Task details:
Among the entries below, find the lines holding "wrist" and copy them.

____ Source records

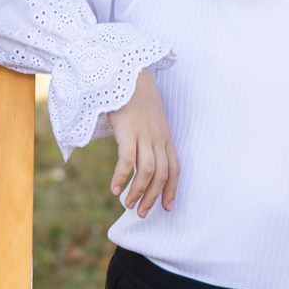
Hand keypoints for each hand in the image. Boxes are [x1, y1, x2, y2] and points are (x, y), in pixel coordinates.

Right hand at [106, 67, 178, 216]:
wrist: (127, 74)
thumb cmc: (134, 98)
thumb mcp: (149, 119)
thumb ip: (148, 137)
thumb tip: (141, 156)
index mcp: (165, 137)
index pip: (174, 169)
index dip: (171, 190)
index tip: (166, 207)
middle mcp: (158, 138)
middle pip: (161, 174)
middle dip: (153, 197)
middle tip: (142, 213)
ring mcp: (144, 134)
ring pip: (147, 171)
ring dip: (138, 192)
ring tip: (128, 205)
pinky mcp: (128, 131)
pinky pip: (127, 160)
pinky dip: (122, 177)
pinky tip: (115, 188)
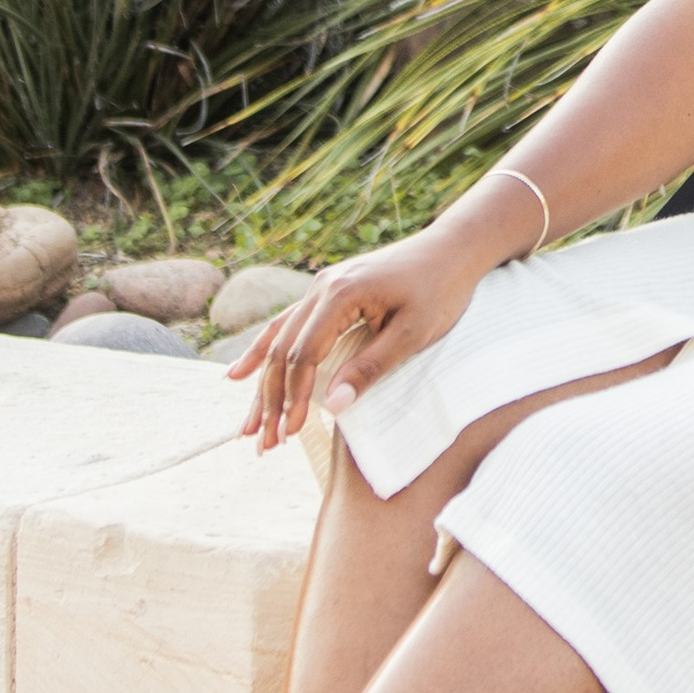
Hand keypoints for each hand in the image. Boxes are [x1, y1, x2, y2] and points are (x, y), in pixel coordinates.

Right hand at [231, 230, 490, 449]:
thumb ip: (370, 368)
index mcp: (340, 295)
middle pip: (282, 351)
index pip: (304, 356)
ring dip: (262, 385)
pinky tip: (240, 374)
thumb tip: (331, 407)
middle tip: (262, 444)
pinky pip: (287, 325)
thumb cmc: (440, 289)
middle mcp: (321, 287)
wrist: (453, 248)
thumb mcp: (412, 334)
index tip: (291, 433)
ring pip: (279, 340)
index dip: (294, 398)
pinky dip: (264, 352)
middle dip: (269, 401)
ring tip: (247, 427)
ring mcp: (321, 286)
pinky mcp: (327, 291)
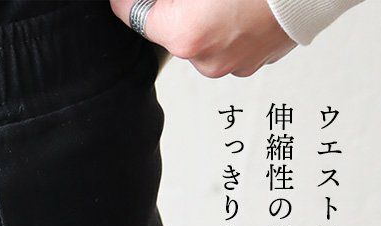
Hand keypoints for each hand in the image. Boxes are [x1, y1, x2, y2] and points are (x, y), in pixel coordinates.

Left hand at [109, 0, 297, 77]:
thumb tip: (151, 1)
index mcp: (185, 35)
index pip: (133, 15)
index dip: (125, 0)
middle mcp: (205, 60)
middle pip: (168, 29)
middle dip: (172, 7)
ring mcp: (232, 65)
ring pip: (200, 36)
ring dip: (202, 14)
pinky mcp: (255, 63)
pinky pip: (229, 41)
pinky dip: (228, 23)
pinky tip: (245, 2)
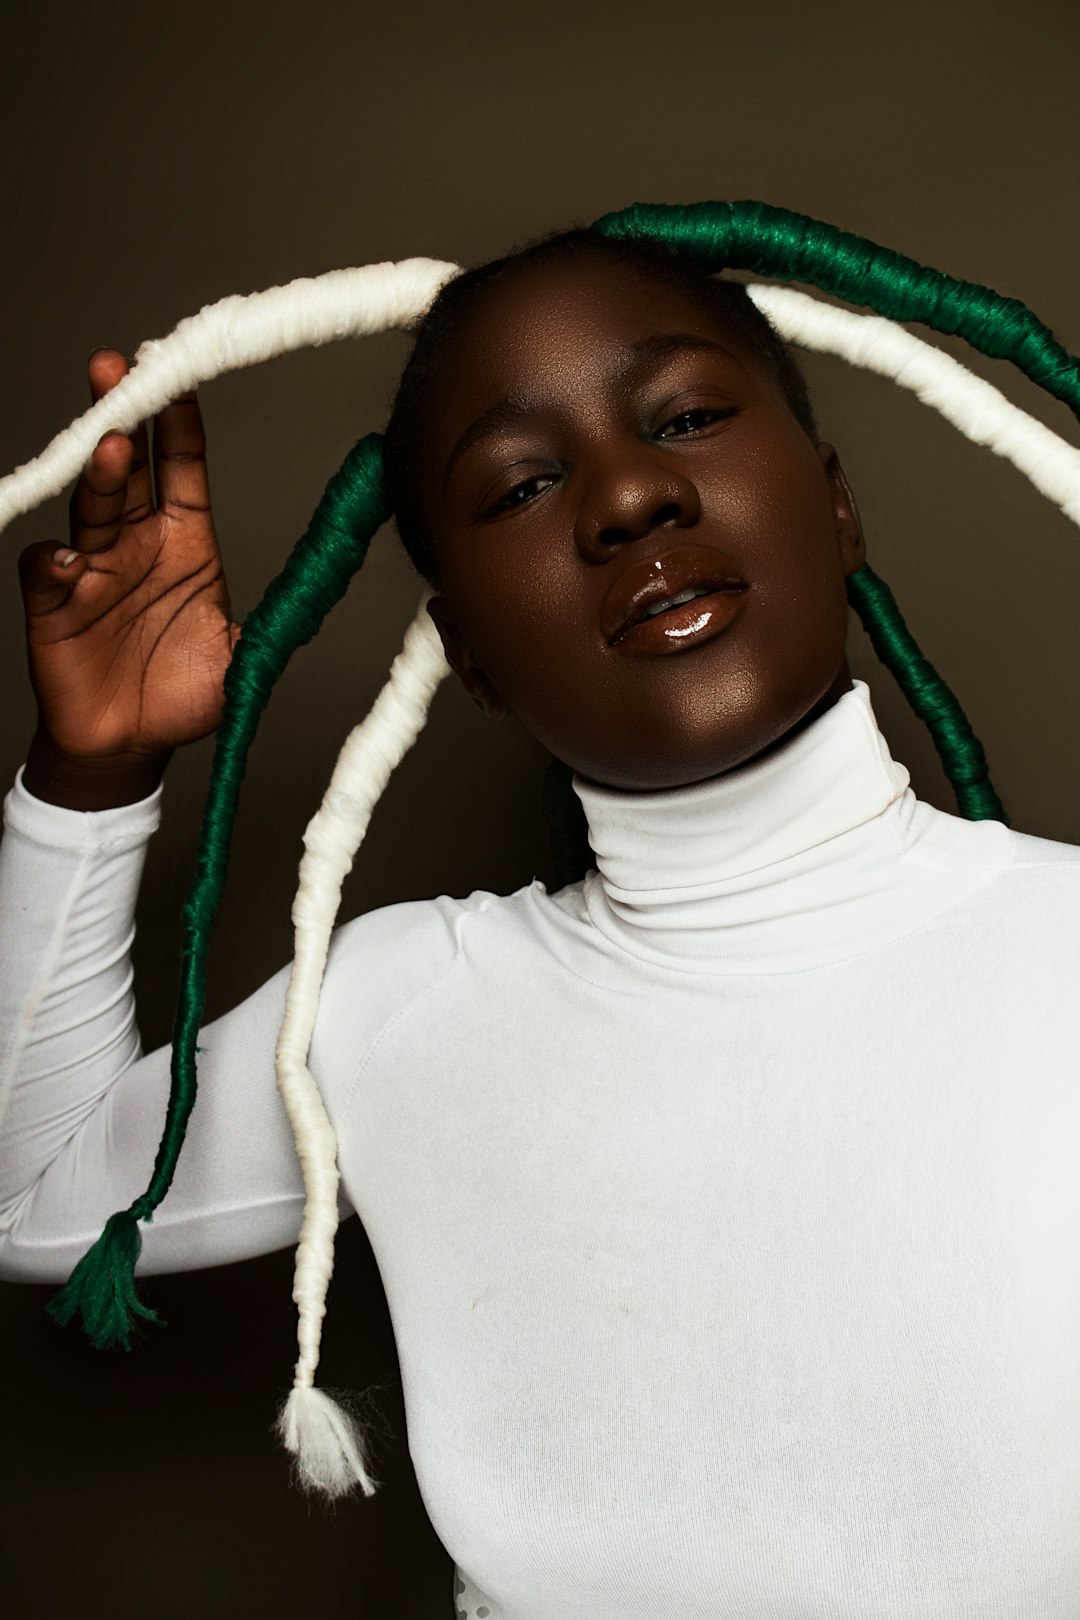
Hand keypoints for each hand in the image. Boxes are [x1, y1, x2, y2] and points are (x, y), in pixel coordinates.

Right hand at [18, 349, 240, 802]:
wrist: (130, 745)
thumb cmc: (181, 694)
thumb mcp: (242, 657)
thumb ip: (275, 624)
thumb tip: (322, 594)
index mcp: (185, 545)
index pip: (181, 470)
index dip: (179, 425)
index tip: (180, 375)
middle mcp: (136, 546)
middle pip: (128, 470)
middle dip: (124, 417)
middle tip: (120, 370)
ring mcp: (93, 572)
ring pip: (90, 508)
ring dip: (97, 475)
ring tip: (108, 446)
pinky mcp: (55, 608)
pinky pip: (47, 573)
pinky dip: (54, 563)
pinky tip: (70, 561)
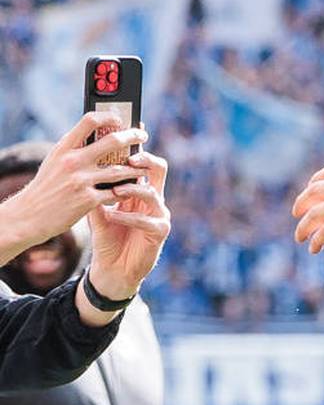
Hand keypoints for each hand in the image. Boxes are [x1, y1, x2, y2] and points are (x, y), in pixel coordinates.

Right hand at [2, 112, 149, 258]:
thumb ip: (74, 148)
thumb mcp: (55, 161)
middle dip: (133, 136)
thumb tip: (98, 133)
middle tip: (143, 136)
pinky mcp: (88, 200)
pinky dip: (125, 191)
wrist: (29, 215)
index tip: (120, 118)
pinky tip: (132, 190)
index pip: (89, 121)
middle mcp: (73, 161)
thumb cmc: (46, 186)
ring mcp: (81, 180)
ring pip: (120, 170)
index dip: (108, 116)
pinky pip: (116, 192)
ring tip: (146, 167)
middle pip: (112, 142)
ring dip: (137, 169)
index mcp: (63, 148)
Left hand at [87, 151, 170, 299]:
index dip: (138, 149)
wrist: (113, 268)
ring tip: (114, 190)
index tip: (126, 136)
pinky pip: (147, 221)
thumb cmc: (108, 237)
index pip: (144, 164)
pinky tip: (112, 216)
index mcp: (140, 191)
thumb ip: (97, 191)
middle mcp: (154, 200)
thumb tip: (83, 166)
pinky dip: (128, 217)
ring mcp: (159, 215)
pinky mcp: (160, 232)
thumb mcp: (98, 210)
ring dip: (133, 190)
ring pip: (153, 194)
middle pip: (159, 170)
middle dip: (146, 161)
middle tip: (130, 158)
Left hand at [292, 160, 323, 253]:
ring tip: (300, 237)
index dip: (316, 181)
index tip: (311, 188)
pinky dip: (315, 241)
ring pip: (313, 214)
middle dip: (302, 203)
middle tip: (297, 213)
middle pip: (314, 192)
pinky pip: (323, 232)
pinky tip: (314, 249)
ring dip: (303, 226)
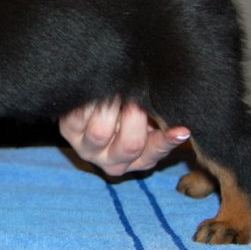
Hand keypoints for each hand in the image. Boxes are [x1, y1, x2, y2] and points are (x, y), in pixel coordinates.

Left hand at [59, 97, 189, 175]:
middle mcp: (113, 160)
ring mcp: (88, 148)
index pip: (156, 151)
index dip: (168, 141)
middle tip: (136, 95)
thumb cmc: (125, 106)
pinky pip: (80, 117)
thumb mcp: (147, 115)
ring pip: (101, 133)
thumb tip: (182, 119)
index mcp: (139, 159)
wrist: (89, 97)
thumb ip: (159, 116)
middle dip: (136, 116)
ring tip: (116, 89)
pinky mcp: (67, 131)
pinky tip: (97, 89)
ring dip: (111, 107)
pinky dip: (91, 101)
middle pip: (130, 145)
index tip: (182, 129)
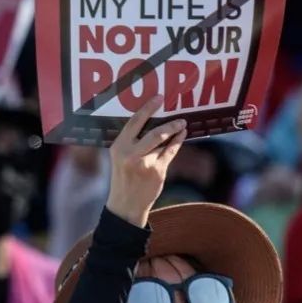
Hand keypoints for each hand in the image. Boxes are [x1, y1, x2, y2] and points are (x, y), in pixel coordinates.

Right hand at [106, 96, 186, 227]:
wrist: (125, 204)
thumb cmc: (123, 177)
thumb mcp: (120, 157)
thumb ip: (131, 141)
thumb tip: (151, 120)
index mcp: (118, 146)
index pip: (134, 122)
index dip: (148, 108)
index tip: (159, 98)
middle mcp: (131, 154)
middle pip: (154, 132)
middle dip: (169, 122)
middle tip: (179, 115)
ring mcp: (145, 164)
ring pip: (164, 141)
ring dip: (176, 130)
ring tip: (182, 123)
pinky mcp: (157, 171)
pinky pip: (170, 152)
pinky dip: (178, 142)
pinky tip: (182, 135)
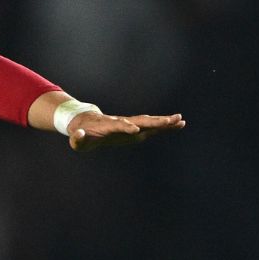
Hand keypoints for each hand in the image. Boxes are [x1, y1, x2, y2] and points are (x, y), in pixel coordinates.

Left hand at [68, 111, 184, 150]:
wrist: (88, 122)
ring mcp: (131, 124)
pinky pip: (152, 126)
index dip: (126, 127)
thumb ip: (78, 138)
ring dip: (164, 121)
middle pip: (139, 121)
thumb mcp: (78, 139)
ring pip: (149, 122)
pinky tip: (180, 124)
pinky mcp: (136, 128)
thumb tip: (79, 135)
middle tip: (168, 121)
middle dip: (153, 122)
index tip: (135, 130)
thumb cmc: (83, 133)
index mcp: (109, 126)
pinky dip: (165, 125)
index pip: (118, 126)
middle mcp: (122, 122)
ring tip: (180, 120)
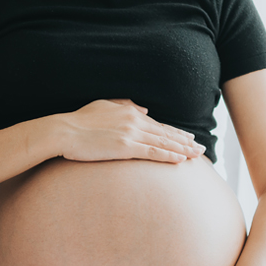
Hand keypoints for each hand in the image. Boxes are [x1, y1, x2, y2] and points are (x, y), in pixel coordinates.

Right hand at [53, 99, 206, 163]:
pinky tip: (180, 160)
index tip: (189, 138)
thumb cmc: (80, 121)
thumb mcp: (104, 106)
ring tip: (196, 155)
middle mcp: (135, 121)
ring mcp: (131, 134)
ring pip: (163, 143)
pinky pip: (152, 152)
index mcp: (131, 112)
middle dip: (185, 142)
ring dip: (182, 150)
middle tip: (201, 148)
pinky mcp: (125, 147)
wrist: (64, 131)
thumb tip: (144, 110)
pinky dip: (168, 155)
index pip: (159, 125)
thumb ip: (125, 106)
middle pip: (166, 134)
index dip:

________

Solution:
wrist: (127, 74)
wrist: (453, 248)
wrist: (130, 745)
wrist: (29, 215)
wrist: (113, 268)
wrist: (89, 97)
wrist: (125, 204)
wrist: (88, 122)
wrist: (64, 131)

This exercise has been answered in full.